And how is it, we might well ask, that this vision of what is, after all, a universe of death, an immovable, unalterable horror, where trembling creatures still go uselessly through their motions, how is it that it issues in poems so beautiful and satisfying? How do his few poor objects, his gigantic empty vistas, come to be so unforgettably alive and lit? Though the Christian culture has been stripped off so brutally, and the true condition of the animal exposed in its ugliness, and words have lost their meaning — yet out of that rise the poems, whose words are manifestly crammed with meaning.

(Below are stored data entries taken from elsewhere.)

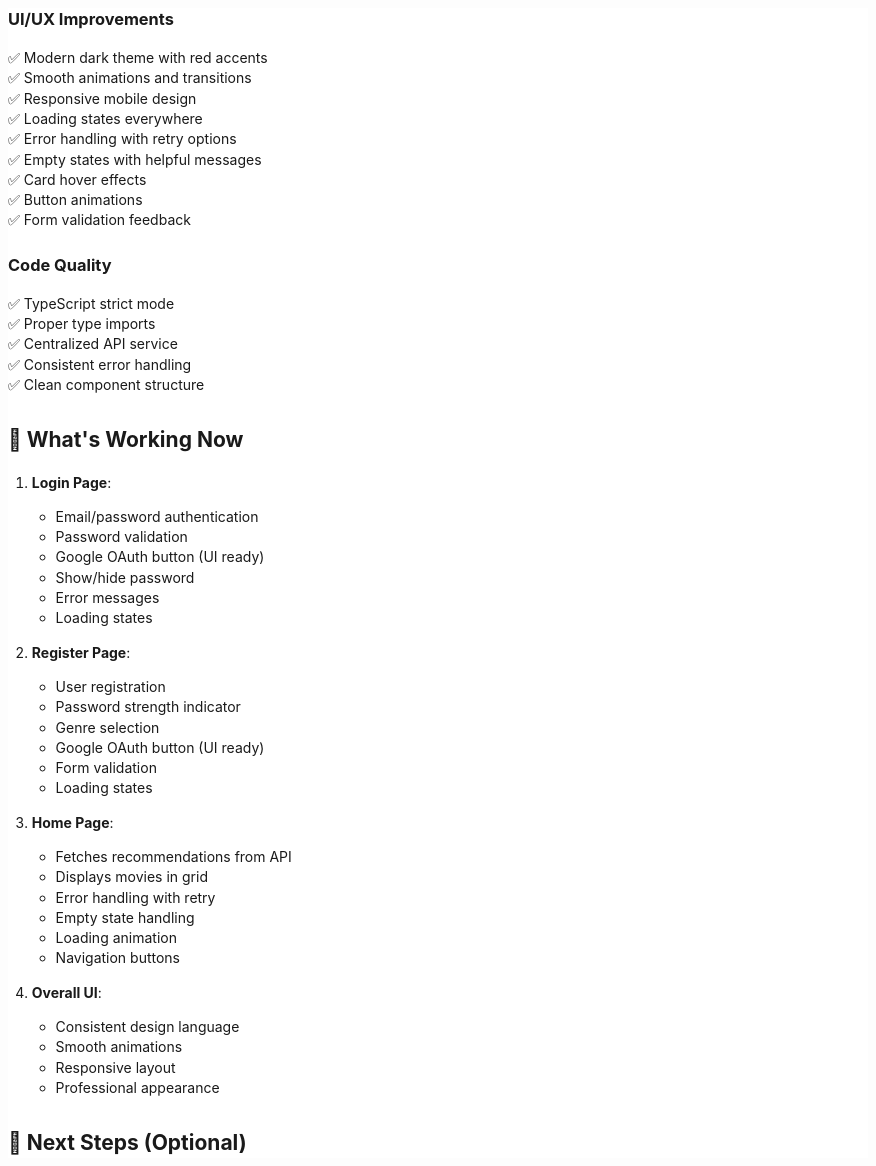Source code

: ### UI/UX Improvements
✅ Modern dark theme with red accents  
✅ Smooth animations and transitions  
✅ Responsive mobile design  
✅ Loading states everywhere  
✅ Error handling with retry options  
✅ Empty states with helpful messages  
✅ Card hover effects  
✅ Button animations  
✅ Form validation feedback  

### Code Quality
✅ TypeScript strict mode  
✅ Proper type imports  
✅ Centralized API service  
✅ Consistent error handling  
✅ Clean component structure  

## 🚀 What's Working Now

1. **Login Page**: 
   - Email/password authentication
   - Password validation
   - Google OAuth button (UI ready)
   - Show/hide password
   - Error messages
   - Loading states

2. **Register Page**:
   - User registration
   - Password strength indicator
   - Genre selection
   - Google OAuth button (UI ready)
   - Form validation
   - Loading states

3. **Home Page**:
   - Fetches recommendations from API
   - Displays movies in grid
   - Error handling with retry
   - Empty state handling
   - Loading animation
   - Navigation buttons

4. **Overall UI**:
   - Consistent design language
   - Smooth animations
   - Responsive layout
   - Professional appearance

## 🔧 Next Steps (Optional)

Something has been said which belies neither the reality nor the silence. More than that, the reality has been redeemed. The very symbols of the horror are the very things he has redeemed.
They are not redeemed in any religious sense. They are redeemed, precariously, in some all-too-human sense, somewhere in the pulsing mammalian nervous-system, by a feat of humane consecration: Once we have said that, though, we realize it is also a by-product.
And it is true, his personality and his life are as exemplary, for Hungarians, as his poems: And this is how they come to be an existential challenge to all who are deeply drawn into them. They personify his most vital element, the electrified steely strength under his passivity and gentleness.
If the right hand of his poetic power is his hard grasp of a revealed truth of our final condition, then his left hand, so much more human and hurt, is his mystically intense feeling for the pathos of the sensual world. The intensity is not forceful or strenuous, in any way.
It is rather a stillness of affliction, a passivity of transfiguration. At this point, when all the powers of the soul are focused on what is final, and cannot be altered, even though it is horrible, the anguish is indistinguishable from joy.